Three fatal flaws defined El-Rufai’s hubris. First, the ghost of autocracy haunted him. His reign (2015–2023) was defined by bulldozers, not bridges—communities razed, dissenters silenced, sectarian tensions weaponised. Unlike Arnold Schwarzenegger, who pivoted to pragmatism after electoral setbacks, El-Rufai doubled down on intimidation. Kaduna replied: “Your time is over.” Second, the APC’s ruthless efficiency crushed him. Governor Uba Sani, El-Rufai’s own protégé, flooded Kaduna with visible projects while framing his former mentor as a “sore loser.” Third, the opposition’s funeral pyre consumed him. El-Rufai allied with ADC and SDP, parties so weak that ADC scraped 146 votes in Basawa. This isn’t opposition; it is political bankruptcy.
El-Rufai now faces three ignominious paths. He could chase kingmaker fantasies, brokering opposition alliances for 2027. But after this humiliation, who will trust a leader whose own stronghold rejected him? The Peoples Democratic Party (PDP) remains a “Fuji house of commotion”; Labour Party (LP) lacks structure. Delusion won’t revive corpses. He could retreat to exile—academia or consultancy, his pre-defection plan. But corruption probes into Kaduna’s finances under his watch loom. Escape won’t be easy. Most likely, he will fade into irrelevance, lingering on Twitter, raging impotently as Nigeria moves on. A cautionary tale of wasted potential.
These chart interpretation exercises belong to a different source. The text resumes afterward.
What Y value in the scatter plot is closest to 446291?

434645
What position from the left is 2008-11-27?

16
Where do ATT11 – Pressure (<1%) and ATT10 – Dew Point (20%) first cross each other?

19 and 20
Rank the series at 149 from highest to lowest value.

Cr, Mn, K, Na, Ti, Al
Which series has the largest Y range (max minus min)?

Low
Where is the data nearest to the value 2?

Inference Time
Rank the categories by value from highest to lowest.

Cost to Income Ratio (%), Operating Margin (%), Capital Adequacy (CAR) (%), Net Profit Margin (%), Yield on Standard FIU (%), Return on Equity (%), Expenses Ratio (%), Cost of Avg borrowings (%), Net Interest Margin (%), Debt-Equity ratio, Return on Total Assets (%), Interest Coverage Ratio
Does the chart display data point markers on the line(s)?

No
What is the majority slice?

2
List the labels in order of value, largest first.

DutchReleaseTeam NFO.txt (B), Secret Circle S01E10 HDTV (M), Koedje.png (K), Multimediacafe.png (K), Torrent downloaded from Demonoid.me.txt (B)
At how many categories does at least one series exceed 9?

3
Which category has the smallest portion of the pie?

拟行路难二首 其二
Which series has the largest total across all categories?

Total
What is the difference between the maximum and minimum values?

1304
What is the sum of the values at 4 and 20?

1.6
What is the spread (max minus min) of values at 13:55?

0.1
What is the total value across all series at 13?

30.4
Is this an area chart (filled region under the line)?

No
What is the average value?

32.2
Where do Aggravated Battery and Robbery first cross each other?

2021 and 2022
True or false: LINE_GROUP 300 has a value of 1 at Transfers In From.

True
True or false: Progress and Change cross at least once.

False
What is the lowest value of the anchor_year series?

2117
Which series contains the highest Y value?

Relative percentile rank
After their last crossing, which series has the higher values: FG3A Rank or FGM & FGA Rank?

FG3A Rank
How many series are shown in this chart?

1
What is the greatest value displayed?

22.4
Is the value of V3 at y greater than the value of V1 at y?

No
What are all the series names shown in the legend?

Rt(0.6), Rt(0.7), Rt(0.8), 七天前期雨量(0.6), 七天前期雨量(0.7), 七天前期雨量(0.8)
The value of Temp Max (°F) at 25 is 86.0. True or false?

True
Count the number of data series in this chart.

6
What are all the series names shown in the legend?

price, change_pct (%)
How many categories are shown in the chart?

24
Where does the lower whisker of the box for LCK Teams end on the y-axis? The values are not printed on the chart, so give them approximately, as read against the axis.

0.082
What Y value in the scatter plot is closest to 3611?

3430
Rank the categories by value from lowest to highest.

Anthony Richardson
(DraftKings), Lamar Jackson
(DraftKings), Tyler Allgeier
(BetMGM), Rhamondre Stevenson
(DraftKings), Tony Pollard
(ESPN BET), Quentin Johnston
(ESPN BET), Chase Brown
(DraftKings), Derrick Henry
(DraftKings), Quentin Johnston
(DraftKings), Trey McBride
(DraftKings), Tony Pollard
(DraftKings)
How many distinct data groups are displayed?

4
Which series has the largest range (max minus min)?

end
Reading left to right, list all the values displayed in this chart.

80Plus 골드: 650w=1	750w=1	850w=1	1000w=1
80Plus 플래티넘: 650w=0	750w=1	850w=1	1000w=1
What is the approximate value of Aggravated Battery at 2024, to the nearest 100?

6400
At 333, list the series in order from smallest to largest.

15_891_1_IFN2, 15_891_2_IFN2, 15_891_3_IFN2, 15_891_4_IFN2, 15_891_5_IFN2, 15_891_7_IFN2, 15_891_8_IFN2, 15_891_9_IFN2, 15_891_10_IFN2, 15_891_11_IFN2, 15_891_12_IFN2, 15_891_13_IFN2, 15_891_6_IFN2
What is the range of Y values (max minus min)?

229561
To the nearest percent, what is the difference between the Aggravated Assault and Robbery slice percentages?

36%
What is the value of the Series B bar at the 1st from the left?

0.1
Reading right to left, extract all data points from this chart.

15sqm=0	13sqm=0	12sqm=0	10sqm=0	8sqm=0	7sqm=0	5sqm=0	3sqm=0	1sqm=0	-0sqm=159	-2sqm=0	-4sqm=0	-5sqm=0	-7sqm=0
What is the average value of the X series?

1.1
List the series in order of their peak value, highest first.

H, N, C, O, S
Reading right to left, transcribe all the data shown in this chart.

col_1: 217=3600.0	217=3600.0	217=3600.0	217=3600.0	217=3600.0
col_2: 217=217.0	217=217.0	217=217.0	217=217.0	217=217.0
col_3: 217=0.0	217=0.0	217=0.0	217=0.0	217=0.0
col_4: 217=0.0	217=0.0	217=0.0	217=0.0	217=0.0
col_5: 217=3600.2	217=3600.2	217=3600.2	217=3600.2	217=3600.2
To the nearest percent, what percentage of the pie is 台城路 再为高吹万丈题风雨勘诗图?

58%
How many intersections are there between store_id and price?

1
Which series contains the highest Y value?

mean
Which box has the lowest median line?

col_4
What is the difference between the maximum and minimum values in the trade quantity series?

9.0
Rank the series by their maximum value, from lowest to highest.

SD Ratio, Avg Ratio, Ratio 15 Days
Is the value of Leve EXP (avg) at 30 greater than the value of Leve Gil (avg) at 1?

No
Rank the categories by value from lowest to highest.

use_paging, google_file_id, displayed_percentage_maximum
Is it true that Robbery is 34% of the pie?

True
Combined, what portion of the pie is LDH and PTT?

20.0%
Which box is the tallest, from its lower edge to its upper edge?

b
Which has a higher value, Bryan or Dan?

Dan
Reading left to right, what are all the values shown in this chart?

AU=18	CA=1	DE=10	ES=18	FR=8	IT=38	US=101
Kaduna’s verdict transcends El-Rufai. It is a warning to every “strongman” who confuses fear with respect. Nigeria’s voters, battered by inflation and insecurity, are hungrier for humility than hubris. They punished El-Rufai not for leaving the APC but for believing they owed him loyalty after years of oppression. As the great political theorist Hannah Arendt wrote: “Tyrants are defeated not by revolutions, but by the quiet refusal of the ruled to play along.” Kaduna refused to play along. The lion’s roar is now a whimper. His terminal exit from politics, triggered not by courts or conspiracies, but by the voters he scorned, is democracy’s poetic justice. For Nigeria, the lesson is clear: ‘Autocracy dies when ballots replace bulldozers’.